YOUR ASSIGNMENT:
With the pictures omitted, transcribe each line below exactly as it is.

[Rendered page images]

▼

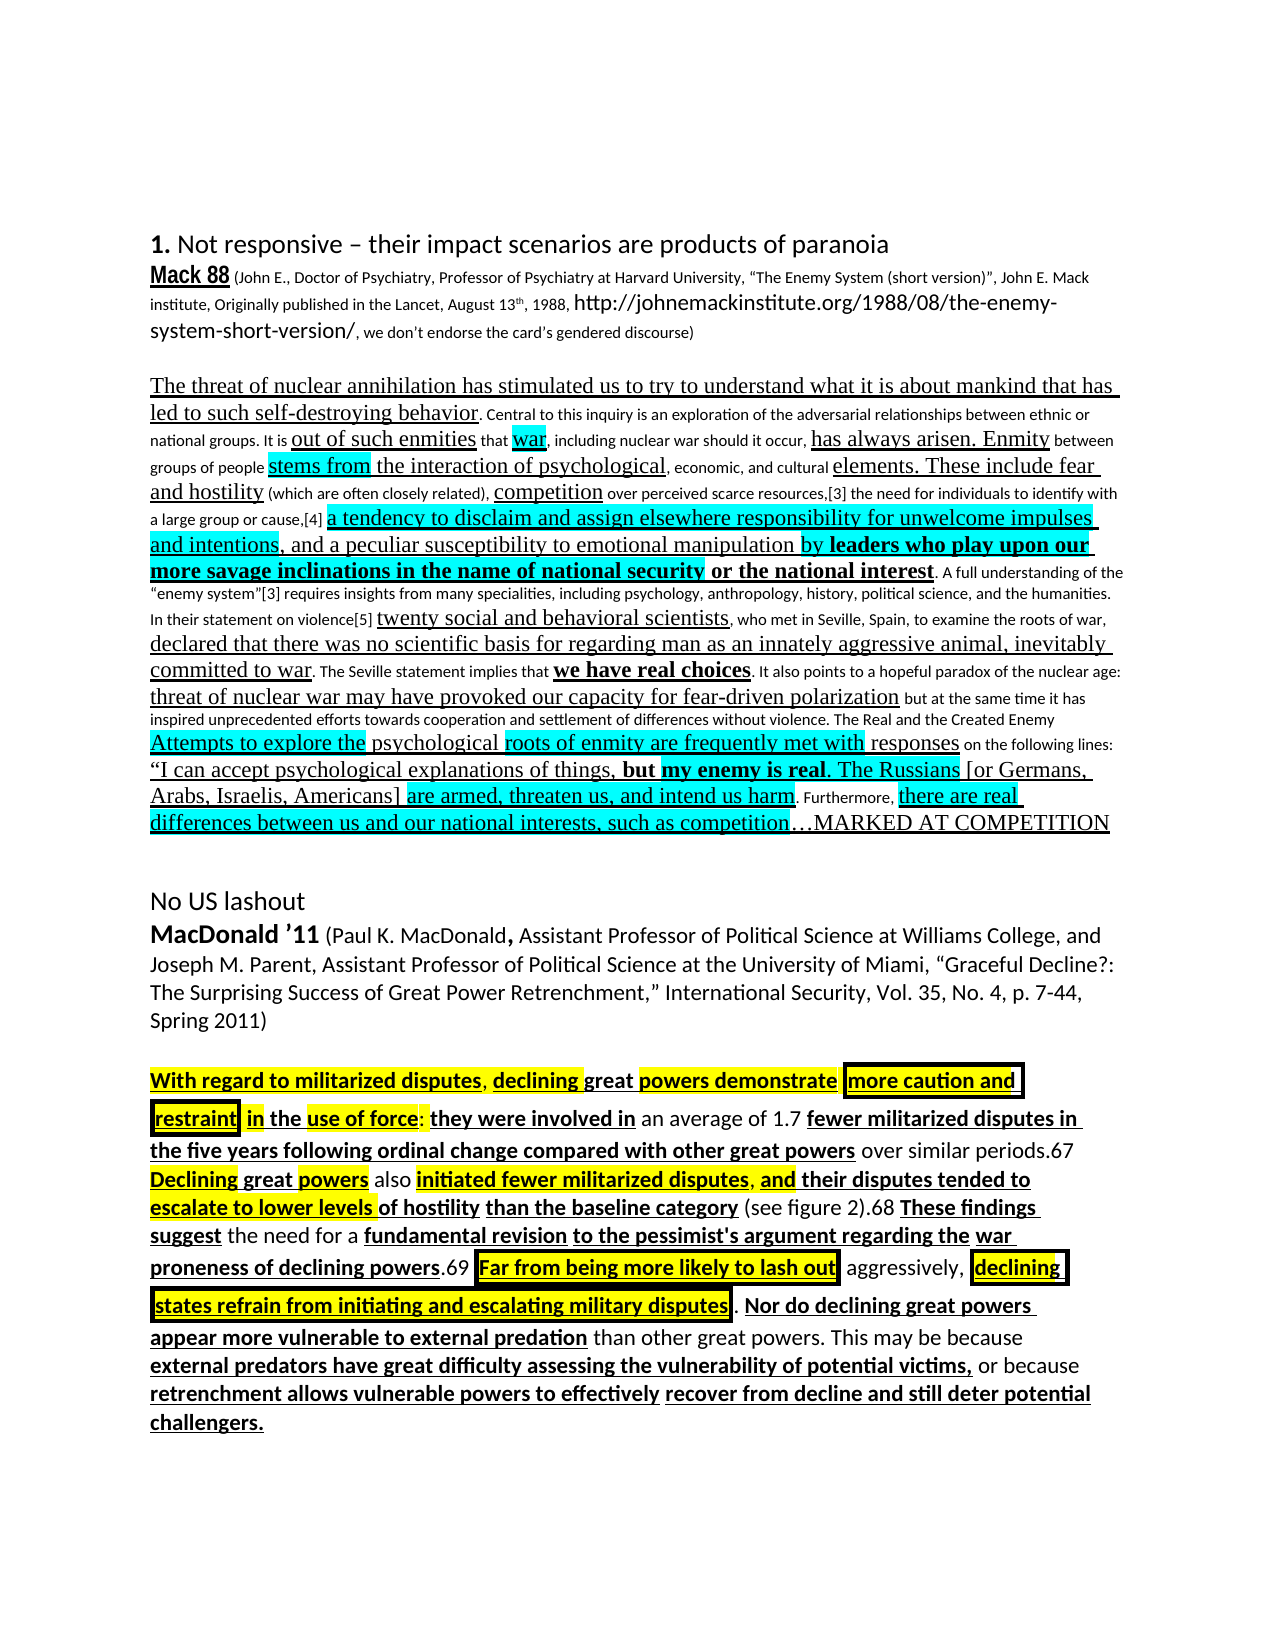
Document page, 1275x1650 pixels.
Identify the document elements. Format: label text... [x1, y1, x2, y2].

text The threat of nuclear annihilation has stimulated us to try to understand what it is about mankind that has led to such self-destroying behavior. Central to this inquiry is an exploration of the adversarial relationships between ethnic or national groups. It is out of such enmities that war, including nuclear war should it occur, has always arisen. Enmity between groups of people stems from the interaction of psychological, economic, and cultural elements. These include fear and hostility (which are often closely related), competition over perceived scarce resources,[3] the need for individuals to identify with a large group or cause,[4] a tendency to disclaim and assign elsewhere responsibility for unwelcome impulses and intentions, and a peculiar susceptibility to emotional manipulation by leaders who play upon our more savage inclinations in the name of national security or the national interest. A full understanding of the “enemy system”[3] requires insights from many specialities, including psychology, anthropology, history, political science, and the humanities. In their statement on violence[5] twenty social and behavioral scientists, who met in Seville, Spain, to examine the roots of war, declared that there was no scientific basis for regarding man as an innately aggressive animal, inevitably committed to war. The Seville statement implies that we have real choices. It also points to a hopeful paradox of the nuclear age: threat of nuclear war may have provoked our capacity for fear-driven polarization but at the same time it has inspired unprecedented efforts towards cooperation and settlement of differences without violence. The Real and the Created Enemy Attempts to explore the psychological roots of enmity are frequently met with responses on the following lines: “I can accept psychological explanations of things, but my enemy is real. The Russians [or Germans, Arabs, Israelis, Americans] are armed, threaten us, and intend us harm. Furthermore, there are real differences between us and our national interests, such as competition…MARKED AT COMPETITION [150, 373, 1125, 835]
text Mack 88 (John E., Doctor of Psychiatry, Professor of Psychiatry at Harvard University, “The Enemy System (short version)”, John E. Mack institute, Originally published in the Lancet, August 13th, 1988, http://johnemackinstitute.org/1988/08/the-enemy-system-short-version/, we don’t endorse the card’s gendered discourse) [150, 260, 1125, 344]
subtitle No US lashout [150, 884, 1125, 917]
text MacDonald ’11 (Paul K. MacDonald, Assistant Professor of Political Science at Williams College, and Joseph M. Parent, Assistant Professor of Political Science at the University of Miami, “Graceful Decline?: The Surprising Success of Great Power Retrenchment,” International Security, Vol. 35, No. 4, p. 7-44, Spring 2011) [150, 917, 1125, 1034]
subtitle 1. Not responsive – their impact scenarios are products of paranoia [150, 227, 1125, 260]
text With regard to militarized disputes, declining great powers demonstrate more caution and restraint in the use of force: they were involved in an average of 1.7 fewer militarized disputes in the five years following ordinal change compared with other great powers over similar periods.67 Declining great powers also initiated fewer militarized disputes, and their disputes tended to escalate to lower levels of hostility than the baseline category (see figure 2).68 These findings suggest the need for a fundamental revision to the pessimist's argument regarding the war proneness of declining powers.69 Far from being more likely to lash out aggressively, declining states refrain from initiating and escalating military disputes. Nor do declining great powers appear more vulnerable to external predation than other great powers. This may be because external predators have great difficulty assessing the vulnerability of potential victims, or because retrenchment allows vulnerable powers to effectively recover from decline and still deter potential challengers. [150, 1062, 1095, 1436]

▲

FINAL ANSWER:
Document page, 1275x1650 pixels.
Identify the document elements. Format: label text... [x1, y1, x2, y2].

text The threat of nuclear annihilation has stimulated us to try to understand what it is about mankind that has led to such self-destroying behavior. Central to this inquiry is an exploration of the adversarial relationships between ethnic or national groups. It is out of such enmities that war, including nuclear war should it occur, has always arisen. Enmity between groups of people stems from the interaction of psychological, economic, and cultural elements. These include fear and hostility (which are often closely related), competition over perceived scarce resources,[3] the need for individuals to identify with a large group or cause,[4] a tendency to disclaim and assign elsewhere responsibility for unwelcome impulses and intentions, and a peculiar susceptibility to emotional manipulation by leaders who play upon our more savage inclinations in the name of national security or the national interest. A full understanding of the “enemy system”[3] requires insights from many specialities, including psychology, anthropology, history, political science, and the humanities. In their statement on violence[5] twenty social and behavioral scientists, who met in Seville, Spain, to examine the roots of war, declared that there was no scientific basis for regarding man as an innately aggressive animal, inevitably committed to war. The Seville statement implies that we have real choices. It also points to a hopeful paradox of the nuclear age: threat of nuclear war may have provoked our capacity for fear-driven polarization but at the same time it has inspired unprecedented efforts towards cooperation and settlement of differences without violence. The Real and the Created Enemy Attempts to explore the psychological roots of enmity are frequently met with responses on the following lines: “I can accept psychological explanations of things, but my enemy is real. The Russians [or Germans, Arabs, Israelis, Americans] are armed, threaten us, and intend us harm. Furthermore, there are real differences between us and our national interests, such as competition…MARKED AT COMPETITION [150, 373, 1125, 835]
text Mack 88 (John E., Doctor of Psychiatry, Professor of Psychiatry at Harvard University, “The Enemy System (short version)”, John E. Mack institute, Originally published in the Lancet, August 13th, 1988, http://johnemackinstitute.org/1988/08/the-enemy-system-short-version/, we don’t endorse the card’s gendered discourse) [150, 260, 1125, 344]
subtitle No US lashout [150, 884, 1125, 917]
text MacDonald ’11 (Paul K. MacDonald, Assistant Professor of Political Science at Williams College, and Joseph M. Parent, Assistant Professor of Political Science at the University of Miami, “Graceful Decline?: The Surprising Success of Great Power Retrenchment,” International Security, Vol. 35, No. 4, p. 7-44, Spring 2011) [150, 917, 1125, 1034]
subtitle 1. Not responsive – their impact scenarios are products of paranoia [150, 227, 1125, 260]
text With regard to militarized disputes, declining great powers demonstrate more caution and restraint in the use of force: they were involved in an average of 1.7 fewer militarized disputes in the five years following ordinal change compared with other great powers over similar periods.67 Declining great powers also initiated fewer militarized disputes, and their disputes tended to escalate to lower levels of hostility than the baseline category (see figure 2).68 These findings suggest the need for a fundamental revision to the pessimist's argument regarding the war proneness of declining powers.69 Far from being more likely to lash out aggressively, declining states refrain from initiating and escalating military disputes. Nor do declining great powers appear more vulnerable to external predation than other great powers. This may be because external predators have great difficulty assessing the vulnerability of potential victims, or because retrenchment allows vulnerable powers to effectively recover from decline and still deter potential challengers. [150, 1062, 1095, 1436]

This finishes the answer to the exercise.